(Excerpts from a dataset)
==============================
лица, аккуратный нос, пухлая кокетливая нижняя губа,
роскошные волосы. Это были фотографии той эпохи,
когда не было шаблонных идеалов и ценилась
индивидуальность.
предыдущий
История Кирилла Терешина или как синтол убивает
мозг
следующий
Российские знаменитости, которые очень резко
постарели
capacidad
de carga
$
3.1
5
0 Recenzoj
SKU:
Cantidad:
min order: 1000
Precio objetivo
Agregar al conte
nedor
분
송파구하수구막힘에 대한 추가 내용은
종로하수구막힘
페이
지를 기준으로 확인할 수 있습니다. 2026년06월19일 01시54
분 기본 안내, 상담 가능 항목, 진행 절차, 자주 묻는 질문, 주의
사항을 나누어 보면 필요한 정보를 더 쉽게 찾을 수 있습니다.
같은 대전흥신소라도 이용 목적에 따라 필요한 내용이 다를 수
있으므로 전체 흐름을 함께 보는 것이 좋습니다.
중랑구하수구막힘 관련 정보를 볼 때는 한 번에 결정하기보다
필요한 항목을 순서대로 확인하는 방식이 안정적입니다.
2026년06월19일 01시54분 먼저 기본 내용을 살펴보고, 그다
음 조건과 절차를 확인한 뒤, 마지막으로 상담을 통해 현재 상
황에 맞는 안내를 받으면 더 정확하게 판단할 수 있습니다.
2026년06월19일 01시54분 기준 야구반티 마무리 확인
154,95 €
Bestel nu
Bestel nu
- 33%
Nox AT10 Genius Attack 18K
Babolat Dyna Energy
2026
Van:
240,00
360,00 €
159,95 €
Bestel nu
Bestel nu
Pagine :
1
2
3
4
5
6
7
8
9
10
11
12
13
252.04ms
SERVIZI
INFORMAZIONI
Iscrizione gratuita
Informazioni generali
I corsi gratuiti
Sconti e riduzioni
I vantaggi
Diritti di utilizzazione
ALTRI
==============================
> [Problem to work on]
From the line that holds "Российские знаменитости, которые очень резко" to the last line of the records above, print each line exactly. Add nothing else.

> [Written solution]
Российские знаменитости, которые очень резко
постарели
capacidad
de carga
$
3.1
5
0 Recenzoj
SKU:
Cantidad:
min order: 1000
Precio objetivo
Agregar al conte
nedor
분
송파구하수구막힘에 대한 추가 내용은
종로하수구막힘
페이
지를 기준으로 확인할 수 있습니다. 2026년06월19일 01시54
분 기본 안내, 상담 가능 항목, 진행 절차, 자주 묻는 질문, 주의
사항을 나누어 보면 필요한 정보를 더 쉽게 찾을 수 있습니다.
같은 대전흥신소라도 이용 목적에 따라 필요한 내용이 다를 수
있으므로 전체 흐름을 함께 보는 것이 좋습니다.
중랑구하수구막힘 관련 정보를 볼 때는 한 번에 결정하기보다
필요한 항목을 순서대로 확인하는 방식이 안정적입니다.
2026년06월19일 01시54분 먼저 기본 내용을 살펴보고, 그다
음 조건과 절차를 확인한 뒤, 마지막으로 상담을 통해 현재 상
황에 맞는 안내를 받으면 더 정확하게 판단할 수 있습니다.
2026년06월19일 01시54분 기준 야구반티 마무리 확인
154,95 €
Bestel nu
Bestel nu
- 33%
Nox AT10 Genius Attack 18K
Babolat Dyna Energy
2026
Van:
240,00
360,00 €
159,95 €
Bestel nu
Bestel nu
Pagine :
1
2
3
4
5
6
7
8
9
10
11
12
13
252.04ms
SERVIZI
INFORMAZIONI
Iscrizione gratuita
Informazioni generali
I corsi gratuiti
Sconti e riduzioni
I vantaggi
Diritti di utilizzazione
ALTRI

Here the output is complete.